The proposed legislation identifies seminal legal scholar Charles Hamilton Houston as the first Washingtonian to honored with a memorial statue
For Immediate Release: Tuesday, June 27, 2017
Contact: Nolan Treadway, 202-445-0361, firstname.lastname@example.org
Washington, DC – Today, Councilmember Kenyan R. McDuffie, Chair of the Committee on Business and Economic Development introduced the Charles Hamilton Houston and Other Diverse Washingtonians Commemorative Works Amendment Act of 2017. This measure would direct the Commemorative Works Commission to erect statues in each of the City’s eight wards that highlight native Washingtonians who are women and minorities, and allow the Council itself to sponsor a commemorative work on public space in the District.
Furthermore, the legislation would make the inaugural statue sponsored by the Council a memorial to honor Charles Hamilton Houston, a native Washingtonian and graduate of Dunbar High School.

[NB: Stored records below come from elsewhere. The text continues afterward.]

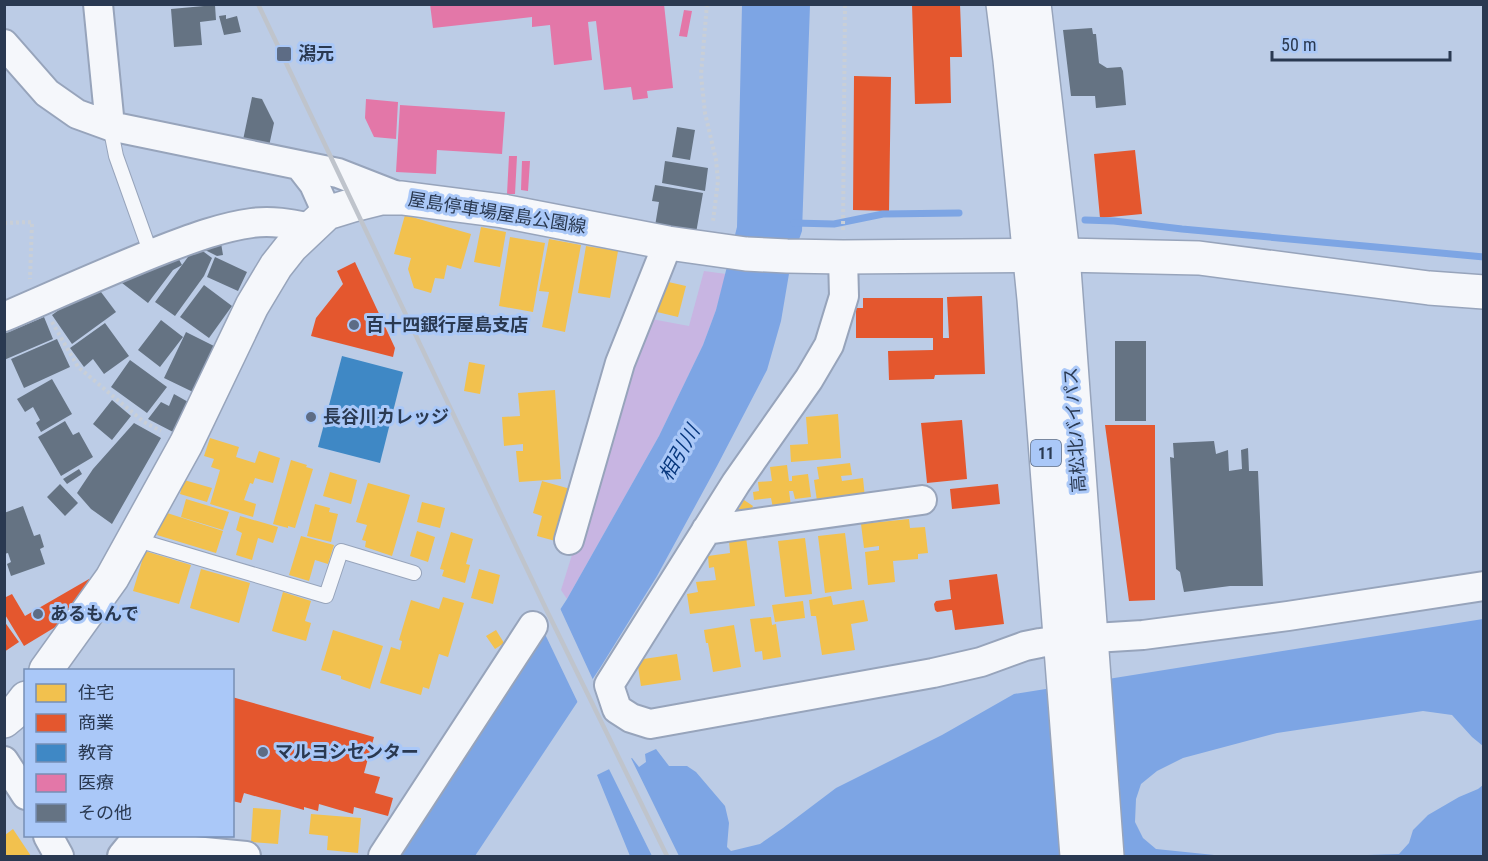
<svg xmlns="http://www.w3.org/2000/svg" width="1488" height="861" font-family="'Roboto Condensed','Noto Sans JP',sans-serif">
<rect width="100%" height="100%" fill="#bccce6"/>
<!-- green -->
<path fill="#c8b5e2" d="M704 271 726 274 716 310 703 345 659 436 567 599 561 590 646 318 689 326Z"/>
<!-- water -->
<path fill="#7da5e4" d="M742 5H810L802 231 791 262 781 321 767 370 717 466 657 576 600 668 475 856H395L444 788 567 599 659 436 703 345 716 310 737 227Z
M1483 619V746L1472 737 1452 715 1423 711 1277 733 1183 758 1157 771 1141 784 1136 799 1135 822 1143 838 1156 849 1224 856H630L597 775 632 758 639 767 646 762 645 754 656 749 669 766H687L696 772 725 806 729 823 727 847 731 851 760 844 783 828 836 788 942 735 1014 694Z
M1483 785V856H1336L1399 854 1409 843 1413 830 1428 815 1459 797 1478 789Z"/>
<!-- pier -->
<path fill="#bccce6" d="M559 606 594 682 579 705 543 630Z
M630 756 679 856H652L608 767Z"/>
<!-- homes -->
<path fill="#f2c14e" d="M405 215 471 234 461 269 447 265 444 279 435 278 431 293 414 288 408 269 411 258 394 254Z
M481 227 506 232 500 267 474 262Z
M510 237 545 243 533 312 499 306Z
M549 239 581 245 565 332 542 327 549 292 539 291Z
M586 246 618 251 610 298 578 293Z
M664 281 686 286 678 317 657 312Z
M469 362 485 365 480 394 464 391Z
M555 390 561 479 519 482 516 451H523V444L504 446 502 417 520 416 518 393Z
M838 414 841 458 791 462 790 445 808 444 806 417Z
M210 438 239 447 236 457 255 463 259 451 280 458 273 483 255 478 253 484 250 483 244 500 256 504 253 517 210 504 220 470 211 467 214 459 204 456Z
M291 460 307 465 306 467 313 469 295 528 288 526V528L273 524Z
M850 463 852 475 841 476 842 481 863 478 865 498 817 501 814 480 819 479 817 467Z
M787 465 789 481H792V476L808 474 811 497 795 499 793 491H789L791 506 773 508 771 498 754 500 753 492 759 491 758 482 772 481 770 467Z
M330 472 357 480 351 504 323 496Z
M184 480 212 488 207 502 180 494Z
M542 481 574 490 559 542 537 536 542 516 533 513Z
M368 483 410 495 392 556 365 547 366 541 362 540 367 525 356 522Z
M186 499 229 512 223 530 181 517Z
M744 500 753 506 747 517 737 512Z
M422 502 445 508 440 528 417 522Z
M315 504 330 508 329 512 338 514 331 542 307 536Z
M164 512 223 531 216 553 157 535Z
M240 516 278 527 273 543 258 538 252 560 236 555 242 533 236 530Z
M909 519 910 528 925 527 928 553 918 554V559L893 561 895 582 868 585 865 552 879 550V546L864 548 861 524Z
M417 531 435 537 428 562 410 556Z
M451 532 473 539 466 564 470 565 465 583 442 576 444 570 440 569Z
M845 533 852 589 825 593 818 536Z
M301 536 334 545 328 564 315 560 309 581 289 575Z
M746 537 755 606 690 614 687 594 698 592 696 582 716 580 714 567 709 568 708 556 730 553 729 540Z
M805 538 812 594 785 597 778 541Z
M145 551 191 565 179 604 133 591Z
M201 569 250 583 239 623 190 608Z
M479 569 500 575 493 604 471 598Z
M283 592 311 601 305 621 311 623 306 641 272 631Z
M831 596 833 605 864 600 868 621 851 624 855 650 822 655 816 616H811L809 600Z
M443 597 464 603 448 657 439 654 429 689 423 687 421 695 380 683 391 647 400 650 402 641 399 640 411 600 439 609Z
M803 601 805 618 775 622 772 605Z
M771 617 772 625 776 624 781 657 763 660 762 651 755 652 750 619Z
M734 625 741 667 713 672 708 643H706L704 630Z
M333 630 383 646 370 689 341 679V676L321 670Z
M496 630 504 643 495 649 486 636Z
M677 654 681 680 641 686 637 660Z
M253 808 281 810 278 844 251 842Z
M311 814 361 818 358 853 327 850 328 836 309 834Z
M13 829 31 856H5V835Z"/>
<!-- shops -->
<path fill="#e4572e" d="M912 4H960L962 57H950L951 103 915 104Z
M854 76 891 77 889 211 853 210Z
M1135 150 1142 214 1100 218 1094 154Z
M355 262 395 348 393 357 311 336 316 318 343 284 337 271Z
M982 296 985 374 935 375 934 379 889 380 888 351 933 350V338H856V308H863V298H943V338H949L947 297Z
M962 420 967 479 927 483 921 423Z
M1105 425H1155V600L1129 601Z
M998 484 1000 504 952 509 950 489Z
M997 574 1004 624 955 630 952 610 937 612 935 610 934 604 936 601 951 599 949 580Z
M89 579 91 583 67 620 24 646 4 613V598L12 594 25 616Z
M4 621 19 642 4 652Z
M232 697 374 737 364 773 380 777 375 793 393 798 388 816 354 807 353 814 319 804 318 811 304 807V810L244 793 241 803 232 801Z"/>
<!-- schools -->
<path fill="#3f88c5" d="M342 356 403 372 380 463 318 447Z"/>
<!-- health -->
<path fill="#e377a8" d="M430 4H664L673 88 647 91 648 98 633 100 631 87 604 90 596 21 588 22 592 60 554 65 550 25 532 27V17L433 28Z
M684 10 692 11 687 37 679 36Z
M366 99 398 102 396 139 374 137 365 118Z
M400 105 505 112 502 154 437 150 436 174 396 172Z
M509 156H517L515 194H507Z
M522 161H530L528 191 521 190Z"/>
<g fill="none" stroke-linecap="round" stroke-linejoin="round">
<!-- stream -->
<path stroke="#7da5e4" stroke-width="7" d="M1085 220 1114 221 1182 229 1484 257
M794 223 834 224 883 214 959 213"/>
</g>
<!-- building -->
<path fill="#657383" d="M215 5 216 20 200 22 202 45 174 47 171 9Z
M226 15V19L237 16 241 32 224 35 219 16Z
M1092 28 1093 34H1096L1099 63 1107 68 1121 67 1123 71 1126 105 1096 108 1095 96H1071L1063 30Z
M252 97 262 99 274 123 269 146 243 140Z
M677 127 695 130 690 160 672 157Z
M665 161 708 168 705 191 662 183Z
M655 185 703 193 696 233 655 226 659 202 652 201Z
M221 243 223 255 217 256 205 250 204 245Z
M196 246 212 258 204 276 175 316 155 302Z
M176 254 182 265 173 270 148 303 122 283Z
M215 257 247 272 238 291 207 277Z
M95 284 116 312 72 344 52 315Z
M204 285 232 306 209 338 180 317Z
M44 317 53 339 4 360V334Z
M161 320 183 337 160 367 138 350Z
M105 323 129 356 104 374 93 359 84 367 70 348Z
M186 332 216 347 193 392 164 378Z
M57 339 70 367 24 388 11 359Z
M1115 341H1146V421H1115Z
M130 360 167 387 147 413 111 387Z
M52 379 72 414 41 432 36 423 40 420 33 407 25 412 17 399Z
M174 394 190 403 175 433 148 419 161 402 169 406Z
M112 400 131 416 112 440 93 424Z
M65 421 73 435 79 432 93 457 61 476 38 437Z
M134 423 161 438 112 524 91 509 77 493 93 469Z
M1214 441 1216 454 1228 450 1229 471 1242 469 1241 450 1248 448 1249 471H1258L1263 586H1230L1184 592 1180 572 1176 569 1170 457 1174 458 1173 443Z
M79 469 82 474 67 484 63 479Z
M60 484 78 503 65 516 47 497Z
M23 506 34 536 40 534 44 547 40 549 45 564 11 576 7 564 11 562 8 553 4 554V523H6L4 513Z"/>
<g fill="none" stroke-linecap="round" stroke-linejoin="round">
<defs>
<path id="service" d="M110 126 116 156 151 254
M134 539 326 596 341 551 414 573"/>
<path id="minor" d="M98 4 110 126
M4 44 47 93 77 114 110 126 338 173 402 198
M300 166 314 184 327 213
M843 257 844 296 829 345 809 379 736 483 609 685 617 709 631 718 650 724 933 673 981 662 1025 646 1040 643 1061 640 1143 635 1288 616 1484 586
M4 317C57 294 110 270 164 249 193 238 222 227 252 223 272 220 291 224 311 228
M706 530 922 500
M569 540 620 363 668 243
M4 761 26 795
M48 836 59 856
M122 856 131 845 246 856
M383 856 533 626"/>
<path id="tertiary" d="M1063 255 1199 258 1429 288 1484 292"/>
<path id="secondary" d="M46 670 112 578 186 444 252 306 276 266 291 247 327 213 353 205 381 198H402L503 211 668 243 746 254 787 256 843 257 1059 255
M4 721 16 711 26 698"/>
<path id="trunk" d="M1003 4 1010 60 1034 299 1077 856
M1034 4 1063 255 1107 856"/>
</defs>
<!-- service casing -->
<use href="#service" stroke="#97a4bb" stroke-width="16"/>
<!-- minor casing -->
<use href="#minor" stroke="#97a4bb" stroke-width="32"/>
<!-- tertiary casing -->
<use href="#tertiary" stroke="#97a4bb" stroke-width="36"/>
<!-- secondary casing -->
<use href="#secondary" stroke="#97a4bb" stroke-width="36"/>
<!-- trunk casing -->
<use href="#trunk" stroke="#97a4bb" stroke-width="36"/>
<!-- path -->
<path stroke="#c9cfd7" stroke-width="4" stroke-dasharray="3 3" stroke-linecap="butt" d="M707 4 701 75 705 113 716 160 718 181 713 221
M4 223 32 222 30 279
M843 230 845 4
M52 322 78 367 144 422 161 431"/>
<!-- service -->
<use href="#service" stroke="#f5f7fb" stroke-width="14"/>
<!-- minor -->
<use href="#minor" stroke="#f5f7fb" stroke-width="28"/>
<!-- tertiary -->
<use href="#tertiary" stroke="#f5f7fb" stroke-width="33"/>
<!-- secondary -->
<use href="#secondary" stroke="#f5f7fb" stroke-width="33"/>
<!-- trunk -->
<use href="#trunk" stroke="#f5f7fb" stroke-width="33"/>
<!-- rail -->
<path stroke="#bfc4cc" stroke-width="4.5" d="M258 4 546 609 667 856"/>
</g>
<!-- markers -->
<g fill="#5d6c85" stroke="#aac8f8" stroke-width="2">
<rect x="276" y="46" width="16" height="16" rx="3"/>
<circle cx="354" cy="325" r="6"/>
<circle cx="311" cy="417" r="6"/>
<circle cx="38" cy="614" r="6"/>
<circle cx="263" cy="752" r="6"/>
</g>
<g text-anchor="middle" stroke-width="6" stroke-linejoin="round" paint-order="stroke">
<!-- shield labels -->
<rect fill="#aac8f8" stroke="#506483" stroke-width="1.5" x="1031" y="440" width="30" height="26" rx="4.5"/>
<g font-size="16" font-weight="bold" fill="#2a3951">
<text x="1046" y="459">11</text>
</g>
<!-- poi labels -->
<g font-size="18" font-weight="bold" fill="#2a3951" stroke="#aac8f8" text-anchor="start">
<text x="298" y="60">潟元</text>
<text x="366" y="331">百十四銀行屋島支店</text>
<text x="323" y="423">長谷川カレッジ</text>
<text x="50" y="620">あるもんで</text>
<text x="275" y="758">マルヨシセンター</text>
</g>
<!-- street labels -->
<g font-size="18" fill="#2a3951" stroke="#aac8f8">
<text transform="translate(497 213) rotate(9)" y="6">屋島停車場屋島公園線</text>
<text transform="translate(1075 430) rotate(-94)" y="6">高松北バイパス</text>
</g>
<!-- water labels -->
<g font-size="20" font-style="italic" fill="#08387e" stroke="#aac8f8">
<text transform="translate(679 453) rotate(-60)" y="7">相引川</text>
</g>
</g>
<!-- border -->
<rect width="1488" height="861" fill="none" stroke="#2a3951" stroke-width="12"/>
<!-- legend -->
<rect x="24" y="669" width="210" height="168" fill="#aac8f8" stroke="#778fb5" stroke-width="1.5"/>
<rect x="36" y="684" width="30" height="18" fill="#f2c14e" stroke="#778fb5" stroke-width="1.5"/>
<text x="78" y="699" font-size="18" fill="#2a3951">住宅</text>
<rect x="36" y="714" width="30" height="18" fill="#e4572e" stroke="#778fb5" stroke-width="1.5"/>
<text x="78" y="729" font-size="18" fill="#2a3951">商業</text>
<rect x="36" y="744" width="30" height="18" fill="#3f88c5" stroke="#778fb5" stroke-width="1.5"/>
<text x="78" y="759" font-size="18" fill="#2a3951">教育</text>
<rect x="36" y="774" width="30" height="18" fill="#e377a8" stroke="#778fb5" stroke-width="1.5"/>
<text x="78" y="789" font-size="18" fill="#2a3951">医療</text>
<rect x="36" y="804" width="30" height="18" fill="#657383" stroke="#778fb5" stroke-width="1.5"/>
<text x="78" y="819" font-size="18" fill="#2a3951">その他</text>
<!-- scale -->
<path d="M1272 51v9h178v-9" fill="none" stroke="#2a3951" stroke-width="3"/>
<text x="1281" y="51" font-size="18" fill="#2a3951" stroke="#aac8f8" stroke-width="4.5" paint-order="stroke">50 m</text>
</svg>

“Houston led the law program at Howard University, and then went on to serve as special counsel for the NAACP, where he laid the legal foundation responsible for dismantling the American system of segregation,” Stated McDuffie, “There is no doubt that Houston left an indelible mark on society and inspired generations of lawyers to pursue the cause of freedom and justice for the underprivileged.
“The District of Columbia has been the birthplace for many unsung figures who had an impact on, not just the District of Columbia, but the entire nation,” McDuffie continued, “This bill is designed to memorialize them, educate residents and visitors about them, honor their legacy, and increase representation of native Washingtonian women and minority historical figures lauded throughout the city.”